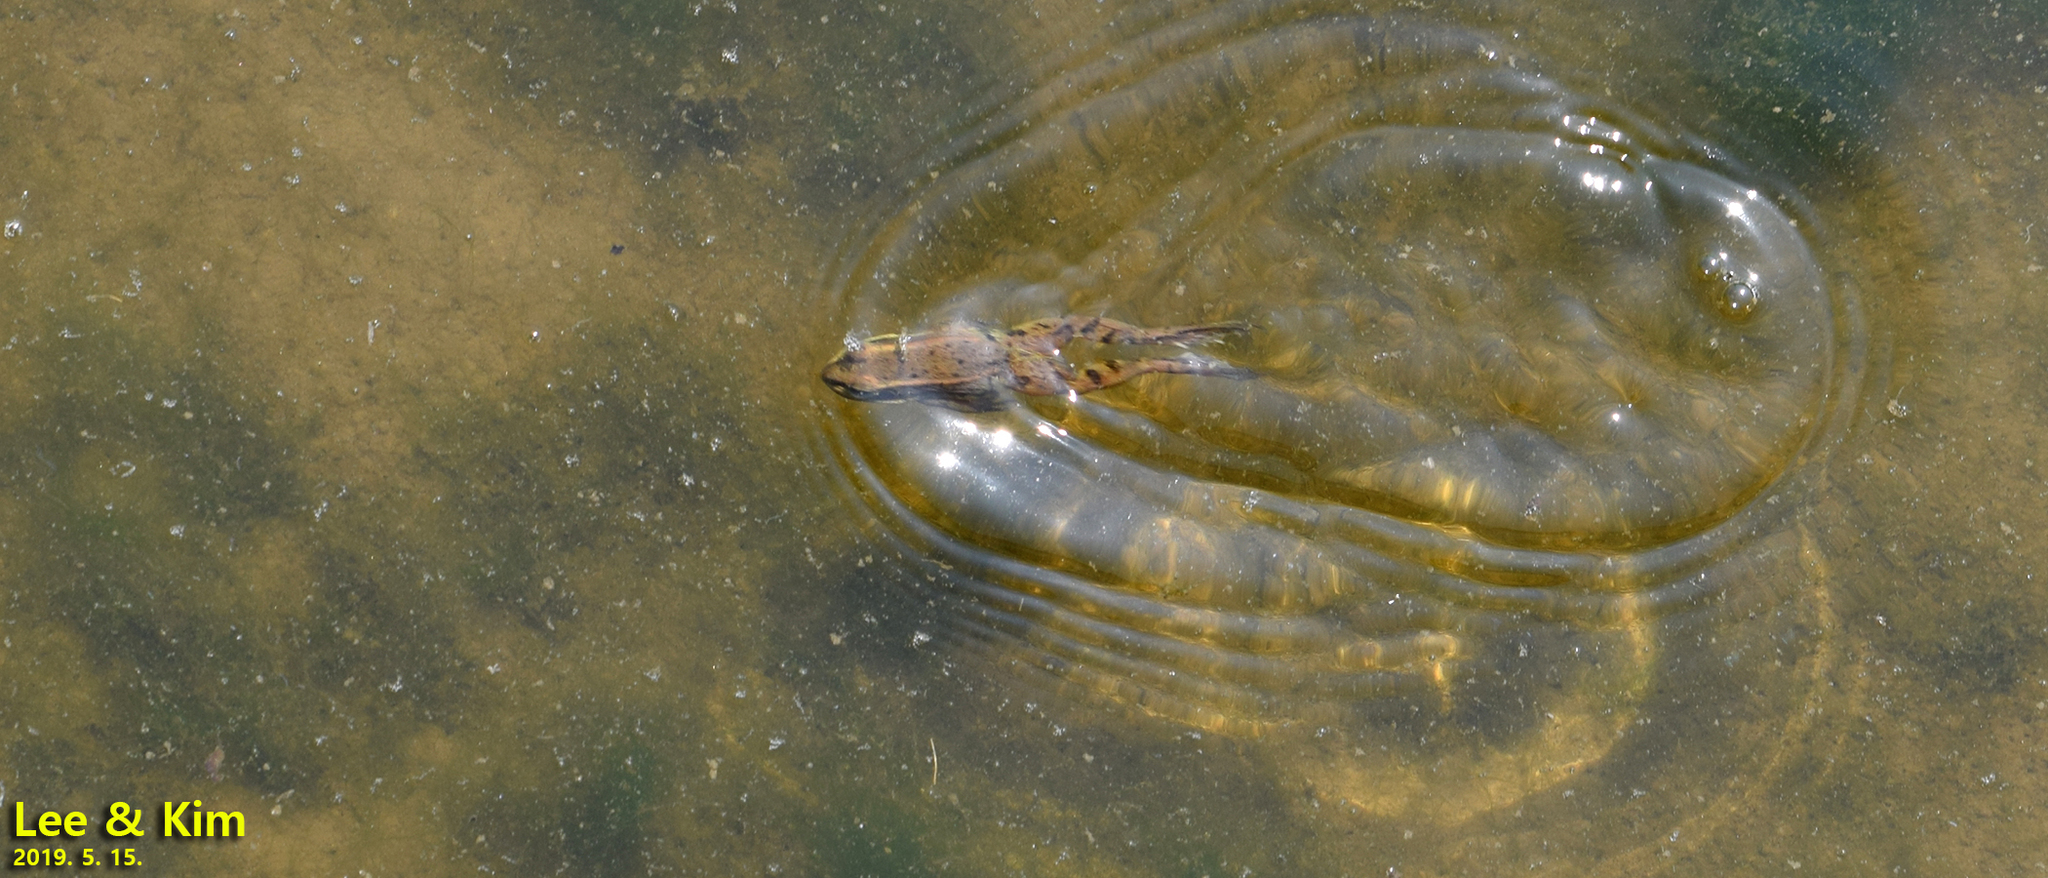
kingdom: Animalia
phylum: Chordata
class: Amphibia
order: Anura
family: Ranidae
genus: Pelophylax
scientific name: Pelophylax chosenicus
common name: Gold-spotted pond frog
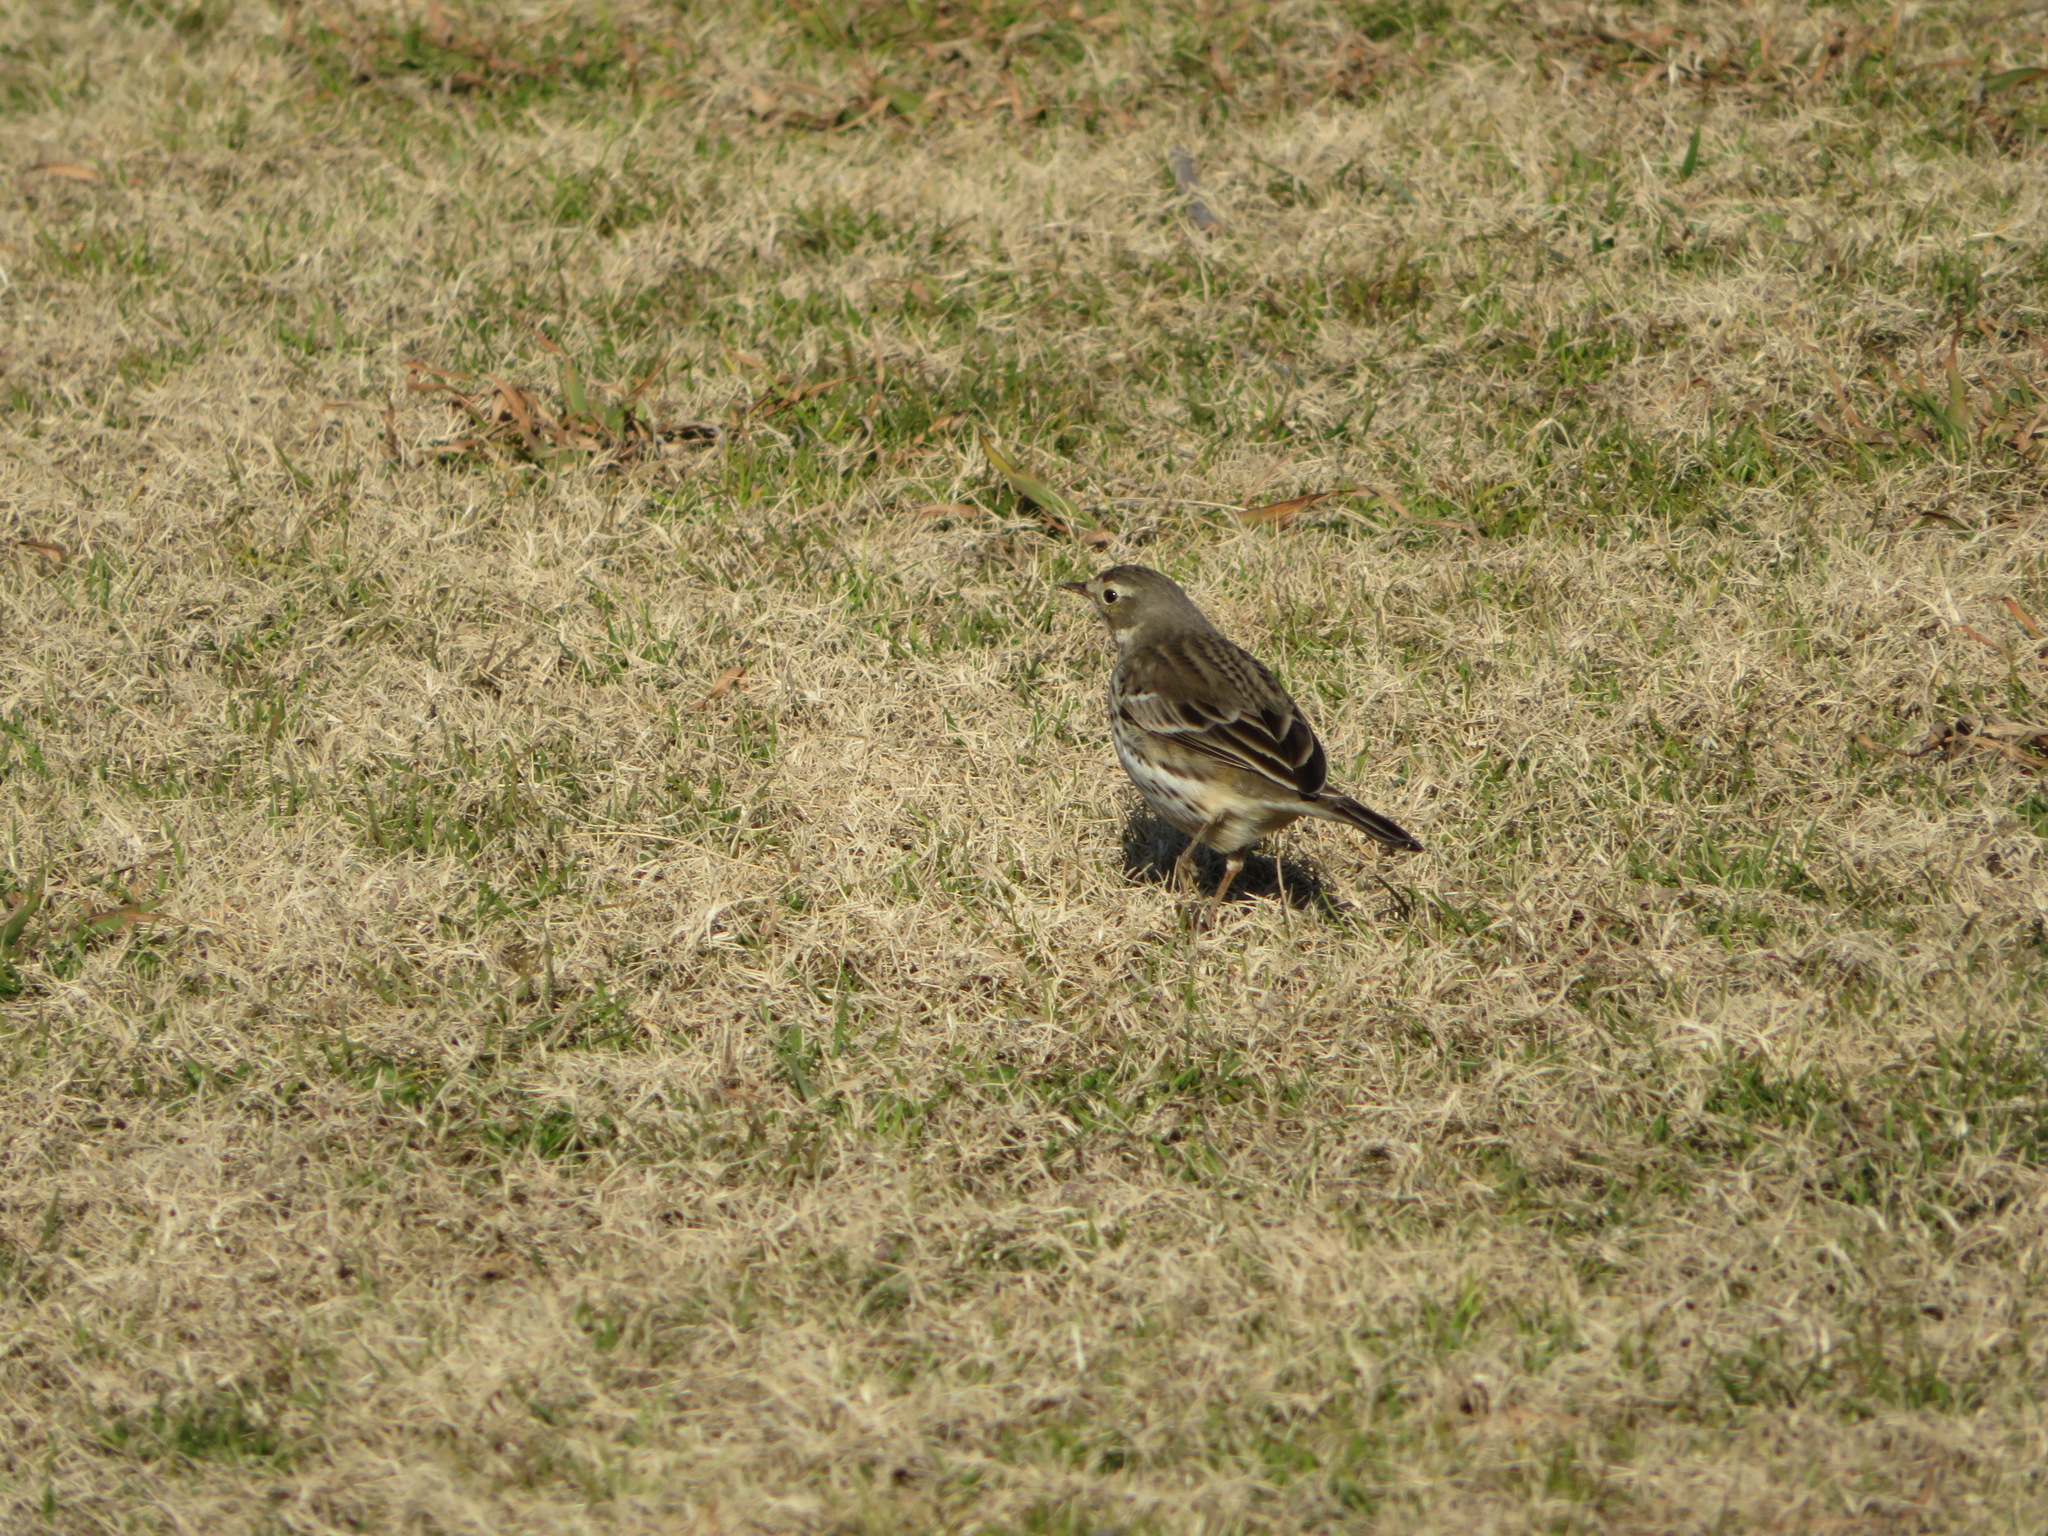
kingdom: Animalia
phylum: Chordata
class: Aves
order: Passeriformes
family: Motacillidae
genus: Anthus
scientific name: Anthus rubescens
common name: Buff-bellied pipit
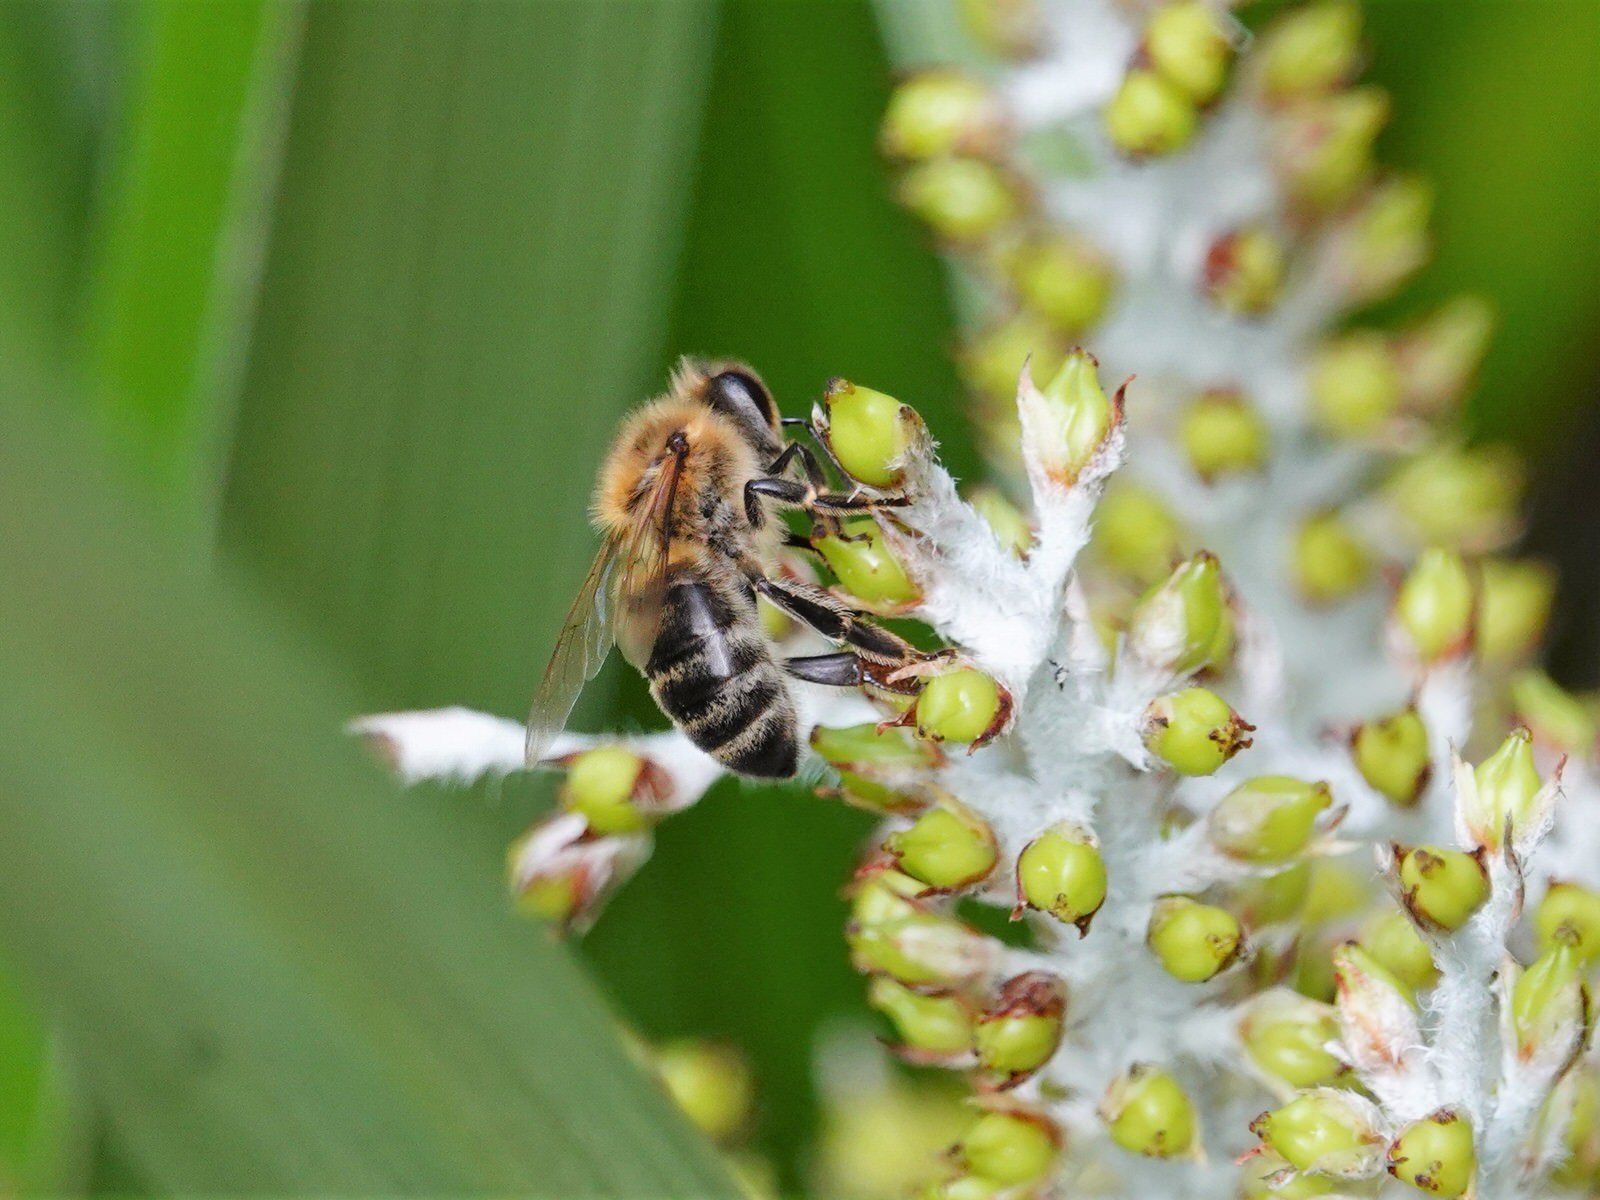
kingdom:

****************

## WHAT IS BEING ASKED
Reproduce every taxonomy line in the data above word for word, leaving out the pictures.

## FULL SOLUTION
kingdom: Animalia
phylum: Chordata
class: Amphibia
order: Anura
family: Ranidae
genus: Pelophylax
scientific name: Pelophylax chosenicus
common name: Gold-spotted pond frog
kingdom: Animalia
phylum: Chordata
class: Aves
order: Passeriformes
family: Motacillidae
genus: Anthus
scientific name: Anthus rubescens
common name: Buff-bellied pipit
kingdom:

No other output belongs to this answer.